The present study has several limitations. First, we did not evaluate CSF biomarkers for AD, perform amyloid imaging, or test memory function. Therefore, we cannot state with certainty that hypertension was associated with the presence of AD pathology in patients with independent walking. Second, the results in patients with independent walking might have been influenced by measurement bias because almost 60% of these patients were recruited from Tohoku University Hospital. Third, we were able to check the presence of ischaemic lesions on presurgical MRI only for approximately 70% of the participants from SINPHONI-2 but for all the participants from Tohoku University Hospital.

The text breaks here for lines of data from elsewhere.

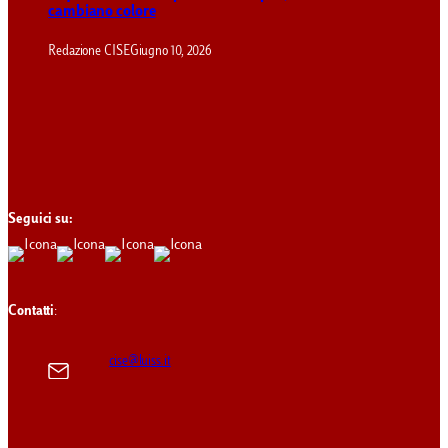
cambiano colore
Redazione CISE
Giugno 10, 2026
Seguici su:
Contatti
:
cise@luiss.it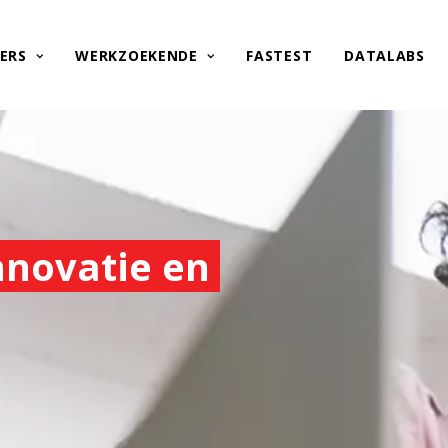
ERS
WERKZOEKENDE
FASTEST
DATALABS
innovatie en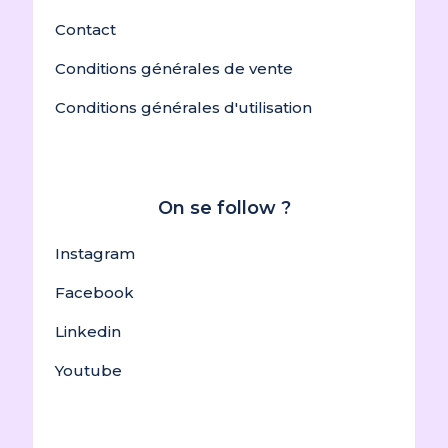
Contact
Conditions générales de vente
Conditions générales d'utilisation
On se follow ?
Instagram
Facebook
Linkedin
Youtube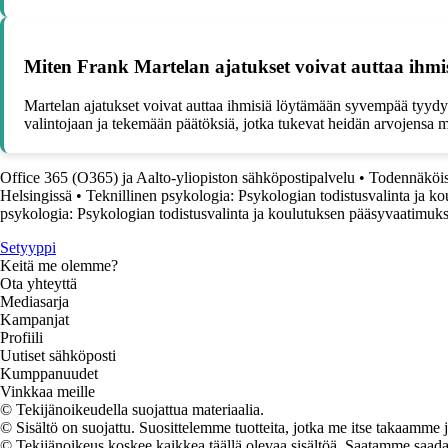
Miten Frank Martelan ajatukset voivat auttaa ih
Martelan ajatukset voivat auttaa ihmisiä löytämään syvempää tyydyt
valintojaan ja tekemään päätöksiä, jotka tukevat heidän arvojensa 
Office 365 (O365) ja Aalto-yliopiston sähköpostipalvelu
•
Todennäköis
Helsingissä
•
Teknillinen psykologia: Psykologian todistusvalinta ja k
psykologia: Psykologian todistusvalinta ja koulutuksen pääsyvaatimuks
Setyyppi
Keitä me olemme?
Ota yhteyttä
Mediasarja
Kampanjat
Profiili
Uutiset sähköposti
Kumppanuudet
Vinkkaa meille
© Tekijänoikeudella suojattua materiaalia.
© Sisältö on suojattu. Suosittelemme tuotteita, jotka me itse takaamme 
© Tekijänoikeus koskee kaikkea täällä olevaa sisältöä. Saatamme saada os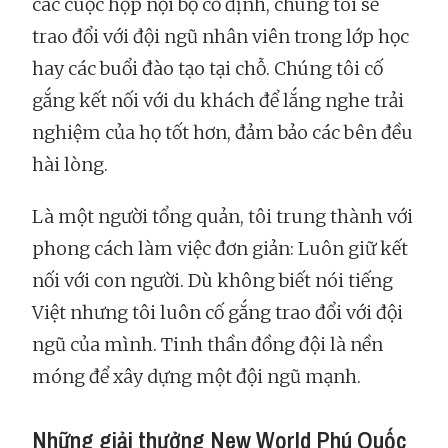
các cuộc họp nội bộ cố định, chúng tôi sẽ
trao đổi với đội ngũ nhân viên trong lớp học
hay các buổi đào tạo tại chỗ. Chúng tôi cố
gắng kết nối với du khách để lắng nghe trải
nghiệm của họ tốt hơn, đảm bảo các bên đều
hài lòng.
Là một người tổng quản, tôi trung thành với
phong cách làm việc đơn giản: Luôn giữ kết
nối với con người. Dù không biết nói tiếng
Việt nhưng tôi luôn cố gắng trao đổi với đội
ngũ của mình. Tinh thần đồng đội là nền
móng để xây dựng một đội ngũ mạnh.
Những giải thưởng New World Phú Quốc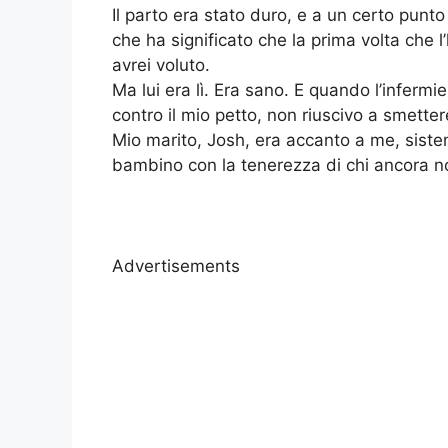
Il parto era stato duro, e a un certo punto
che ha significato che la prima volta che 
avrei voluto.
Ma lui era lì. Era sano. E quando l’infermi
contro il mio petto, non riuscivo a smetter
Mio marito, Josh, era accanto a me, siste
bambino con la tenerezza di chi ancora no
Advertisements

Therefore, the prevalence of a history of ischaemic stroke was more influenced by the trends in the participants from Tohoku University Hospital.

Conclusions

Our study demonstrated that hypertension was the only VRF that could predict unfavourable outcomes after shunt surgery in patients with iNPH. In addition, more severe urinary dysfunction, relatively smaller lateral ventricles in hydrocephalus, and longer disease duration were also predictors. Larger-scale studies of comorbidities, including AD and CSF dynamics, are needed to elucidate the reason why hypertension is related to the irreversibility of symptoms after shunt placement.